Jinlong Machinery and Electronics Company has the highest P/E ratio of the new companies that will be listed, at 126.67. It will likely raise up to 678.3 million yuan in its initial public offering (IPO), 171 percent more than it had previously planned to. Guangzhou Improve Medical Instruments Company also has a P/E ratio of over 100, is now expected to raise over 320 percent more than it had planned to.
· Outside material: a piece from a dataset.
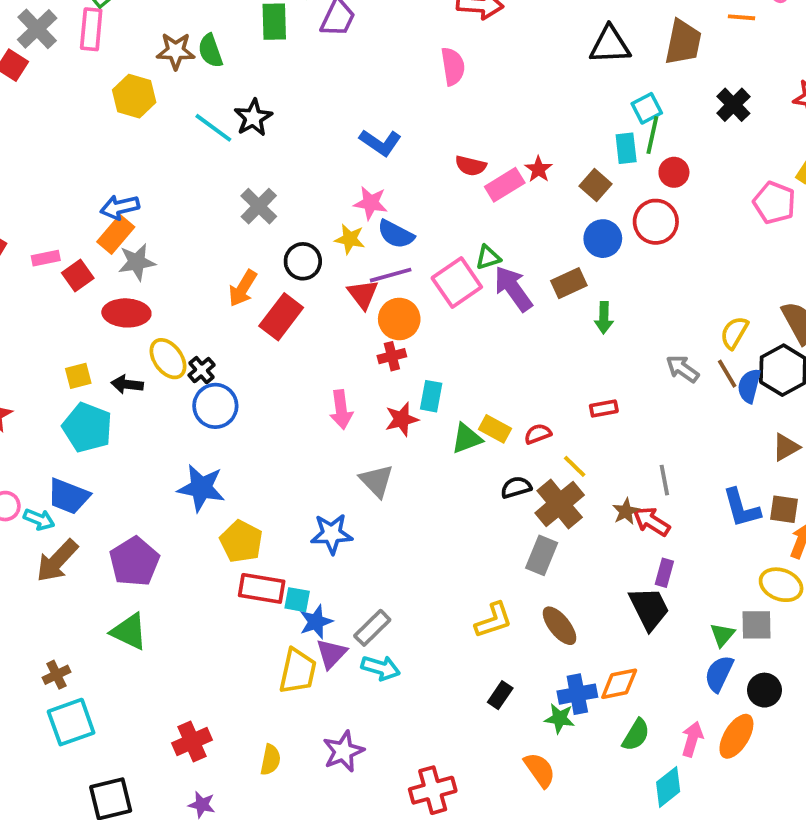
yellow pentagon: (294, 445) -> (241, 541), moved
Jiangsu Huasheng Tianlong Photoelectric Company, has P/E ratio of 62.69, and is issuing the largest number of shares among this group of companies. It is expected to raise about 900 million yuan, also over 220 percent more than it had planned. Even the lowest P/E ratio, that of Hunan Zhongke Electric Company, at 59.02, is still higher than the average P/E ratio of the first group of GME companies.

The shares will be available for purchase on the ChiNext board on Dec 16.

The board began trading on Oct 30, 2009, and is focused on providing small and medium-sized enterprises with a way to grow and raise money. The board closed higher Tuesday as 26 of its 28 companies saw an increase in their shares.